Document segment Start Marker
The evaluated algorithms included AdaBoost, DT, GBR, XGBoost, KNN and LightGBM. Each model was evaluated using a random 80:20 train-test split and a statistical metrics approach to ensure the generation of the most reliable results. The analysis incorporated eight input variables and a single output variable, as detailed in the preceding sections. All computational analyses were performed on a Windows 11 64-bit system using Python 3.11. Model development and validation were conducted using scikit-learn version 1.7, while XGBoost version 2.0 and LightGBM version 4.3 enabled advanced ensemble modeling. Visualization outputs were generated using Matplotlib v3.8, Seaborn v0.13, and SHAP v0.45.

Adaptive boosting (AdaBoost/ADB)

AdaBoost is an ensemble algorithm that facilitates predictive accuracy by concentrating on tough examples⁹¹. For regression, AdaBoost combines multiple weak learners $h_ – 1 \left( x \right)$ by reweighting samples according to their relative absolute error⁹². For iteration $t$ with sample weights $w_ s \right^{\left( t \right)}$,

$$e_{i} = \frac{{\left| {y_{i} – h_{t} \left( {x_{i} } \right)} \right|}}{{R_{t} }}$$

$$R_{t} = \max \left| {y_{j} – h_{t} \left( x \right)} \right|$$

The weighted error and stage parameter are,

$$\varepsilon_{t} = \mathop \sum \limits_{i = 1}^{N} w_{{\dot{i}}}^{\left( t \right)} e_{i}$$

$$\beta_{t} = \frac{{\varepsilon_{t} }}{{1 – \varepsilon_{t} }}$$

Weights are updated and normalized as,

$$w_{i}^{{\left( {t + 1} \right)}} = w_{i} \beta_{t}^{{1 – e_{i} }}$$

$$\mathop \sum \limits_{i} w_{i}^{{\left( {t + 1} \right)}} = 1$$

Each learner receives weight, $\alpha_{t} = \ln \left( {1{ / }\beta_{t} } \right)$. The final ensemble prediction is the weighted median of all weak learners,

$$\hat{y}\left( x \right) = median~(~h_{1} \left( x \right),….,h_{T} \left( x \right);\alpha _{1} ,….,\alpha _{T} ).$$

Decision tree (DT)
Document segment End Marker
Input data Start Marker
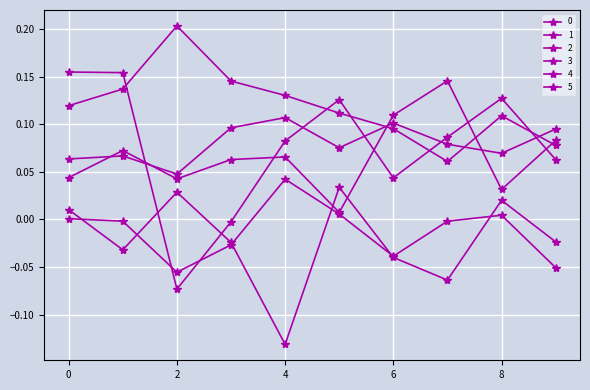

How many lines are shown in the chart?

6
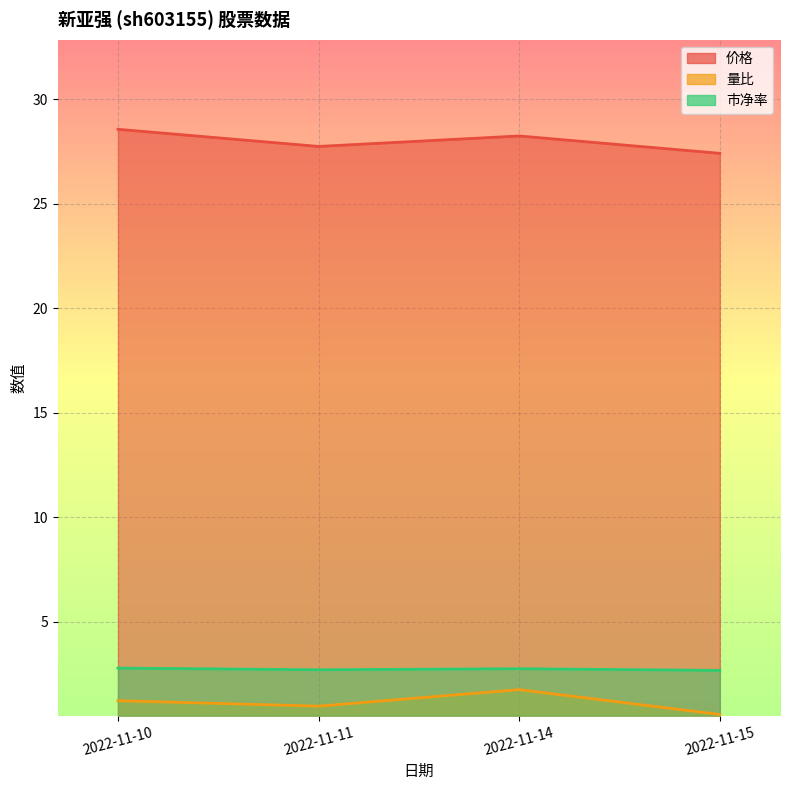

Which series has the largest total across all categories?

价格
Input data End Marker
▶ **Work instruction 1**
According to the model-evaluation excerpt, which version of scikit-learn was used for model development and validation?
▶ **Work instruction 2**
Print the model-evaluation excerpt, everything from "The evaluated algorithms" down to "and SHAP v0.45.".

▶ **Output 1**
Version 1.7

▶ **Output 2**
The evaluated algorithms included AdaBoost, DT, GBR, XGBoost, KNN and LightGBM. Each model was evaluated using a random 80:20 train-test split and a statistical metrics approach to ensure the generation of the most reliable results. The analysis incorporated eight input variables and a single output variable, as detailed in the preceding sections. All computational analyses were performed on a Windows 11 64-bit system using Python 3.11. Model development and validation were conducted using scikit-learn version 1.7, while XGBoost version 2.0 and LightGBM version 4.3 enabled advanced ensemble modeling. Visualization outputs were generated using Matplotlib v3.8, Seaborn v0.13, and SHAP v0.45.